看到颜素默默流泪,周均益的心再一次抽痛,插在口袋里,一直摩拳擦掌的手,再也按捺不住了,直接窜出来作案,顺势拥着她肩膀,带她来到了一个最佳视角,俩人先后坐了下来。
随后,周均益却拍额惊呼道:
“呀!忘了买爆米花和可乐了!”
那是以前颜素最喜欢吃的零嘴了,虽然,另有巧克力,不外,影戏院标配,就是爆米花和可乐。要么就是热狗,那玩意儿以他们这把年纪和口味儿,应该是自动略过的。
“哥,我早就戒了,那俩玩意儿会发胖(连我儿子都不让他吃,垃圾食品!)!”颜素哽咽着回道,尔后似乎又想到了什么,举起自己做的红糖馒头,献宝似的说道:
“这是纯天然绿色食品,是我的童贞作,要不你尝尝?再不吃,就要冷了!”
“好!”周均益伸手接过口袋,解开方便袋,打开便当盒,馒头上另有草莓酱遮盖的眼睛和嘴巴,外形是过关了,不知口感如何?
看影戏吃红糖馒头,这样浪漫的事儿,或许只有吃不饱的特殊年代才会发生。
颜素就是这么特殊,朴素得让人咋舌,却不失可爱。
一个经历岁月染污还不失单纯的女人,与她在一起,哪怕吃咸菜、萝卜干,也能吃出米其林的味道,这即是她的魅力吧?
见颜素期待的小眼神儿,周均益哪怕没什么胃口,照旧倍给面儿地拿出一个,咬了一口,细细品味起来。
馒头一般是配豆乳的,这丫头是不是只准备了馒头?这一盒子,也目测也有五六个呢!一会儿口干可怎么办呢?照旧出去买点儿饮料吧……
“哥,给!这是我早上现磨的的豆乳!”原本,颜素想留着晚上做渣豆腐的,可一想,光吃红糖馒头,会难以下咽,泡咖啡吧?有些异怪,就像往牛奶里撒辣椒面一样。
咖啡应该配卡布提诺的蛋糕,或者三明治,亦或者是汉堡、披萨之类的洋玩意儿,口味清淡的点心,只怕镇不住这“洋鬼子的舶来品”,照旧再过滤出一杯豆乳来吧!
见颜素从自己随身的背包里掏出一个保温杯,周均益挑了挑眉毛,暗道:究竟是当妈了,心细了许多呢!可这保温杯……粉色的,怕是这丫头自己的贴身之物吧?
一旦喝下去,是不是有间接接吻之嫌?
周均益忍不住这么猥琐地想着,伸手就稍稍迟疑了一点儿,颜素也不是个傻的,忙解释道:
“哥,这个杯子是新的,我收藏在那里,没舍得用,家里也没男性化的保温杯了,这被子就送给你了(留个纪念吧!),不会介意吧?”

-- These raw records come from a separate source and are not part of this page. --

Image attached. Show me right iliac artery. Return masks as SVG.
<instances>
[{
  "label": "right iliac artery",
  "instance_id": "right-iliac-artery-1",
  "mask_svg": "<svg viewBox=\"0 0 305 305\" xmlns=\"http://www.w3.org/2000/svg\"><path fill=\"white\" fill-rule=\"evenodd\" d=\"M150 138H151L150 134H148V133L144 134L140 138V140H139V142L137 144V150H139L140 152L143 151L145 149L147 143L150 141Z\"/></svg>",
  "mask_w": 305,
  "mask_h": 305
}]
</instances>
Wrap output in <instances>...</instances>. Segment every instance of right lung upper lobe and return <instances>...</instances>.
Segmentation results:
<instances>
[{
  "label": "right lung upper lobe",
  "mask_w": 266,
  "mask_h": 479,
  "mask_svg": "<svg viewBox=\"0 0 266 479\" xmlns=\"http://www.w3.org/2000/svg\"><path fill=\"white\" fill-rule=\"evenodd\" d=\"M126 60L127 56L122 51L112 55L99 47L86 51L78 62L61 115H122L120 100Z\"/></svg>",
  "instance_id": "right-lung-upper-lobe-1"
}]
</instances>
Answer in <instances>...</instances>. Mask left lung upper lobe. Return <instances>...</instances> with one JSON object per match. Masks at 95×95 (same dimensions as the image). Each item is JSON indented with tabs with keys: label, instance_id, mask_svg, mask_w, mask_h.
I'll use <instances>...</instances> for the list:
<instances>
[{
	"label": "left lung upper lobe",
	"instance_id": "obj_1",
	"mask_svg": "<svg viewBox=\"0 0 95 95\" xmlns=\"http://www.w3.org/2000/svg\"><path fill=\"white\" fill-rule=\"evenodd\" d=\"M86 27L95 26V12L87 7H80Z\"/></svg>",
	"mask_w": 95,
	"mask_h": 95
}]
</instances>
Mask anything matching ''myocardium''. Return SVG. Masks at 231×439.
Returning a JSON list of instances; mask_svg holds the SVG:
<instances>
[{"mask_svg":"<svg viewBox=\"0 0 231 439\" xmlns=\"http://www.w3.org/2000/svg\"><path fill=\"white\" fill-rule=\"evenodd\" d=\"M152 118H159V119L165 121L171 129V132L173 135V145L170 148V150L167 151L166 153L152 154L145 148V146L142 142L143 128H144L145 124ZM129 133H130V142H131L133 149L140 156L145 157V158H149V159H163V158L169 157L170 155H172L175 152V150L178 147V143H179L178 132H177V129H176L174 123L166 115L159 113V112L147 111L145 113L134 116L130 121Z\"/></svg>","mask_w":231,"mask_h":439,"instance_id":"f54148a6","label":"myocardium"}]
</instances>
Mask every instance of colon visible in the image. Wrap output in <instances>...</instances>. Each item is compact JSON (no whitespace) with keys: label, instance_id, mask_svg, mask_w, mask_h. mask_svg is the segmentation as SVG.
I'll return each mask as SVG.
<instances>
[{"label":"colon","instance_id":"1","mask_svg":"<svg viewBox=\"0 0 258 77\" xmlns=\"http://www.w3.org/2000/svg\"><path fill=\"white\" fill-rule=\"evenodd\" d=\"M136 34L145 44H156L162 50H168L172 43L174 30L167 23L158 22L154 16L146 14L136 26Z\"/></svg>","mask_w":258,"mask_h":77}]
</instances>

“怎么会?”周均益被这么温柔地将了一军,忙口是心非地反问道。
“味道怎么样?”颜素似乎更体贴这个问题,紧接着又增补道:
“豆乳里面,我放了点儿冰糖,你习惯吗?”
“嗯!没问题,我很康健,没有糖尿病。”周均益并没有正面回覆习不习惯。
喝咖啡,他只喝黑咖,习惯苦味儿,甜腻腻的咖啡像饮料,起不到提神醒脑的作用,至少,他对此已发生了免疫力。
记得以前颜素尤爱吃甜食,他也会爱屋及乌地实验一点儿,好比,巧克力、麦丽素、明白兔,但是蜜饯类的甜食,恕他难以接受,实在是像极了泡在糖水里的大头菜,不新鲜不说,还别扭。
说到巧克力,周均益突然想起,玛利亚在临别那天,从大宝手里夺过的“私藏黑巧克力”,笑里藏刀地对大儿子说道:
“大宝,寄父最爱吃巧克力了,你不是最喜欢他吗?就把你的宝物孝敬给他,好欠好?”
“……好!”大宝的那声“好”艰难地从牙齿缝里挤出来。他知道这是妈咪的企图,她总是严格控制他吃甜食,就因为他有频频吃完甜品忘了刷牙,“差点儿长蛀牙”。
妈咪说,看牙医成本实在太高了,不掩护好自己的牙齿,就是计划着往牙医兜里送钱,这是最没有节气的病人所干的蠢事儿!
这还不够,她还带着恐吓的语气强调:长了虫牙,就要拔牙,拔牙之后,就会未老先衰,就要装假牙,还要牺牲牙神经,最后满脸皱纹,丑死了……
大宝没像两个弟弟那般被乐成洗脑,他觉得自己可以实验一下做一个未老先衰的病人,哪怕没节气,也一定很有趣,至少巧克力很香、很甜,照旧偶像TONY的最爱,他迷死种种巧克力了。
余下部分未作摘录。